### O que fazer
Prossiga o texto sobre o esgotamento dos direitos de Propriedade Industrial a partir da última frase apresentada.

### Texto de origem

● ● ● ● ● ● ●

A concessão de direitos de Propriedade Industrial tem assumido um papel crescente na economia mundial, e em particular da União Europeia e Portugal. A constante evolução do setor das tecnologias, aliado ao aumento e crescimento da competitividade dos mercados dos vários setores comerciais tem contribuído para que as empresas nacionais e internacionais atribuam uma importância elevada à proteção das suas invenções, marcas, designs e outros direitos.
A proteção dos ativos das empresas através da Propriedade Industrial permite às empresas valorizarem‑se no mercado, garantir retorno dos investimentos que estas fazem em inovação, e criar estratégias competitivas.
Contudo, a concessão de direitos exclusivos pode ser considerada uma exceção à liberdade de comércio, e consiste num monopólio da exclusividade sobre determinados direitos de Propriedade Industrial e, como tal, deve ser equilibrada com a liberdade de circulação de mercadorias que vigora em Portugal e na União Europeia.
Para fazer face à atribuição de direitos exclusivos de Propriedade Industrial, vigora em Portugal e na União Europeia o princípio do Esgotamento do Direito.
Em matéria de direitos concedidos por patentes, modelos de utilidade e marcas, o princípio do Esgotamento de Direito está consagrado nos artigos 104.º, 146.º, e 253.º do Código da Propriedade Industrial, e no artigo 15.º do Regulamento UE 2017/1001 do Parlamento Europeu e do Conselho de 14 de junho de 2017.
A título exemplificativo, fazemos referência ao artigo 253.º, n.º (s) 1 e 2 do Código da Propriedade Industrial que estabelece o seguinte: “Os direitos conferidos pelo registo não permitem ao seu titular proibir o uso da marca em produtos comercializados, pelo próprio ou com o seu consentimento, no espaço económico europeu. O disposto no número anterior não é aplicável sempre que existam motivos legítimos, nomeadamente quando o estado desses produtos seja modificado ou alterado após a sua colocação no mercado”.

● ● ● ● ● ● ●

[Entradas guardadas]

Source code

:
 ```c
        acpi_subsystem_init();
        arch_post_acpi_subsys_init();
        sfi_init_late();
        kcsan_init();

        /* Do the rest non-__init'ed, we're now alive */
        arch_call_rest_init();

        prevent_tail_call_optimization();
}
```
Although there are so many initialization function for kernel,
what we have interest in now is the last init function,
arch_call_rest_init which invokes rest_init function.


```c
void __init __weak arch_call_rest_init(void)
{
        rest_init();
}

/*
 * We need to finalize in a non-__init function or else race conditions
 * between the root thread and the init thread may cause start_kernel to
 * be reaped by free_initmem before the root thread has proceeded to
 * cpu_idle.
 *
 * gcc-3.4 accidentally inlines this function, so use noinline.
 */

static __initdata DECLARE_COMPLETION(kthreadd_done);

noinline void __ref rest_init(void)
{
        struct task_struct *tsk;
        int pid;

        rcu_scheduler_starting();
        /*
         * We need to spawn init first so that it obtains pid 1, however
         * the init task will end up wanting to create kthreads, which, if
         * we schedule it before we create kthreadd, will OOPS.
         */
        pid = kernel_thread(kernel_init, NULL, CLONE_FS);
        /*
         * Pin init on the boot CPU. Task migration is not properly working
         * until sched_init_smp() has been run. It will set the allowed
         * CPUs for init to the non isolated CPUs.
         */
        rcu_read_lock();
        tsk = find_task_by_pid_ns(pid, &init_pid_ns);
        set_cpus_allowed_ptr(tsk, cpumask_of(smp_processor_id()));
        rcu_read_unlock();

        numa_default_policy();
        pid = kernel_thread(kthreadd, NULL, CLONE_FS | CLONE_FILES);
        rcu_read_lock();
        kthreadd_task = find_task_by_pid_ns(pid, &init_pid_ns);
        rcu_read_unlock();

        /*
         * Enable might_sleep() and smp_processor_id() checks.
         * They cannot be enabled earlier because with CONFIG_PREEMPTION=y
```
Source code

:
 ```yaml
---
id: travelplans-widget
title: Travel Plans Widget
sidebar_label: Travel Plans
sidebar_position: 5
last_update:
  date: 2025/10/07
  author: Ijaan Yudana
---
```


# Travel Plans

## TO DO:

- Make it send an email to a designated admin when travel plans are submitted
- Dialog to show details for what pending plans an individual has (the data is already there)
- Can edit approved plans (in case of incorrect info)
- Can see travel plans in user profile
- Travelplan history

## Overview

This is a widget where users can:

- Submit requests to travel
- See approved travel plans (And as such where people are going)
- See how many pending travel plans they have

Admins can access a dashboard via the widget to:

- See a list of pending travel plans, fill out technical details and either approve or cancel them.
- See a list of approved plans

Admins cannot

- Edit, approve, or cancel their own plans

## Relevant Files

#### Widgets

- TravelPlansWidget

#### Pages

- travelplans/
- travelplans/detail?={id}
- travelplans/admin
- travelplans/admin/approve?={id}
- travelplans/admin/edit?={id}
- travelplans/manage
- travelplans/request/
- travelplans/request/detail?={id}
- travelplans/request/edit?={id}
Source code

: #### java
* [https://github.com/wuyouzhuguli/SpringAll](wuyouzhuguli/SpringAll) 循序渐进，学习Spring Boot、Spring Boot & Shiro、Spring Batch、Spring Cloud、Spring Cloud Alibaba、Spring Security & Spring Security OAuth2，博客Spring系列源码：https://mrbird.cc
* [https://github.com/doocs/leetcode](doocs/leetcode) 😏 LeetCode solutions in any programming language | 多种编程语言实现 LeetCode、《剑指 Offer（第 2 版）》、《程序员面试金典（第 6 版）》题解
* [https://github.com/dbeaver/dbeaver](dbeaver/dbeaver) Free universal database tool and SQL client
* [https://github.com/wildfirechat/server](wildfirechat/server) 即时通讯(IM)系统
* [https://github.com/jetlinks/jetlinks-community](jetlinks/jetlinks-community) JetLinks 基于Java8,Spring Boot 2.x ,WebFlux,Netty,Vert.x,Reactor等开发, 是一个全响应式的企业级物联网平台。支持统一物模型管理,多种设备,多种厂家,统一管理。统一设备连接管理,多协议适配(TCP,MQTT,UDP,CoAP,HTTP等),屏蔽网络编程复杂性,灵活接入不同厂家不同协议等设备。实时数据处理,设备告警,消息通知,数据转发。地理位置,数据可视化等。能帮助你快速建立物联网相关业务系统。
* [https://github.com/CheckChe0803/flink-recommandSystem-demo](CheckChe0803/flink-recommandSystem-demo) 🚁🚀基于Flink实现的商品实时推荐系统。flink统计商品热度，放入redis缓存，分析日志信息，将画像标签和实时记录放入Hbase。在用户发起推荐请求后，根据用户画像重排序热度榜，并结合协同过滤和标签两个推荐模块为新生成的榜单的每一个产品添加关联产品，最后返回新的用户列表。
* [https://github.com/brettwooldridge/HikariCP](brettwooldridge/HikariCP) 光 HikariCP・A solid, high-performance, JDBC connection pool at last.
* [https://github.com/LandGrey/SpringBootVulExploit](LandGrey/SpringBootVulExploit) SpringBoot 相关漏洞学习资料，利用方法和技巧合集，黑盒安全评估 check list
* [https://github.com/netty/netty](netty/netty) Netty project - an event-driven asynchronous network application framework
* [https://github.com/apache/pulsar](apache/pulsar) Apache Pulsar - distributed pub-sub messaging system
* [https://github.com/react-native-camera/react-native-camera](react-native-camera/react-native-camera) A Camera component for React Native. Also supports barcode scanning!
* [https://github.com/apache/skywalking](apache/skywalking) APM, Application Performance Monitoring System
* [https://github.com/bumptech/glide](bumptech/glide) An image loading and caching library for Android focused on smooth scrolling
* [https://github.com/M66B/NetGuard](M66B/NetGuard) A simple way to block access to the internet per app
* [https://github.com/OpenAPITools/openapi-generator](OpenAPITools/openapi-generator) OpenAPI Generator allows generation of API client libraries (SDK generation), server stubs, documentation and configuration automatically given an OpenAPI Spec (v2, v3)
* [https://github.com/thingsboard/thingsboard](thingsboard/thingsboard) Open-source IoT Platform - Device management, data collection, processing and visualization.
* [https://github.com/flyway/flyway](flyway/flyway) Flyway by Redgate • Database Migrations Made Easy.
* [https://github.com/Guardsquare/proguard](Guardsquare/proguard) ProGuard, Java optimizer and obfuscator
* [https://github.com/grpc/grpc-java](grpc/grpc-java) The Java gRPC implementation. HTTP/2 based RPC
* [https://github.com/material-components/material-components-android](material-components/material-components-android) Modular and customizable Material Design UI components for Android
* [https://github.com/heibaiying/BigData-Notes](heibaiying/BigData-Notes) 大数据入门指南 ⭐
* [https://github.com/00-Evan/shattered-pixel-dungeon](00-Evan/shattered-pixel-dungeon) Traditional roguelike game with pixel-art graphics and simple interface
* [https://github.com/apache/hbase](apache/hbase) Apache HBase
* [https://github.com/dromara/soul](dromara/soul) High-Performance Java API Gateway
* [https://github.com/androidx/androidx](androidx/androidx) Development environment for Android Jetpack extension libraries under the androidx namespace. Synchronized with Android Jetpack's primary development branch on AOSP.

● ● ● ● ● ● ●

### Resultado esperado
De acordo com o princípio do Esgotamento do Direito, quando um produto protegido por um direito de Propriedade Industrial é colocado no mercado, pelo titular do direito ou por alguém com o seu consentimento, esse mesmo titular deixa de poder opor-se a que esse produto seja revendido no mercado.
O direito exclusivo de introduzir produtos da mesma natureza continua reservado ao titular do direito, pelo que é a faculdade de o continuar a invocar para impedir a posterior livre circulação no mercado de um produto, cuja colocação no mercado foi por si autorizada, que se esgota.
O Esgotamento do Direito permite, sim, contribuir para um fluxo natural dos produtos e serviços nos respetivos mercados, colocados em circulação com autorização dos titulares de direitos sobre esses produtos ou serviços. Este princípio tem como principal função evitar que os titulares de direitos exclusivos restingam a circulação de produtos e serviços em determinados territórios após os mesmos terem procedido à comercialização desses produtos.
Não se trata, assim, de uma diminuição dos direitos exclusivos dos titulares de direitos de Propriedade Industrial, pois as funções dos últimos estão salvaguardadas, e devem ser respeitados por todos os intervenientes do mercado, incluindo fornecedores, distribuidores ou consumidores.
Contudo, o princípio do Esgotamento do Direito também inclui algumas exceções, designadamente quando existam motivos atendíveis para que o titular de direitos de Propriedade Industrial se possa opor à livre comercialização de produtos. Um exemplo que consubstancia uma exceção deste tipo é a revenda de produtos no mercado que põem em causa a sua qualidade ou a segurança dos consumidores.
A jurisprudência do Tribunal de Justiça da União Europeia (TJUE) tem-se pronunciado sobre as exceções ao princípio do Esgotamento de Direito. No processo judicial n.º C-337/95 que opôs as sociedades Parfums Christian Dior SA e Parfums Christian Dior BV contra Evora BV, o TJUE considerou que o titular de um registo de marca se pode opor à utilização e comercialização de um produto por parte de um revendedor, caso essa utilização prejudique a reputação da marca.
Ainda no domínio das marcas, a alteração ou modificação das características de um produto que afetem a integridade e genuinidade do mesmo consiste numa exceção à aplicação do princípio do Esgotamento de Direito. Naturalmente, esta exceção tem também em vista evitar causar confusão quanto à proveniência dos produtos junto dos consumidores.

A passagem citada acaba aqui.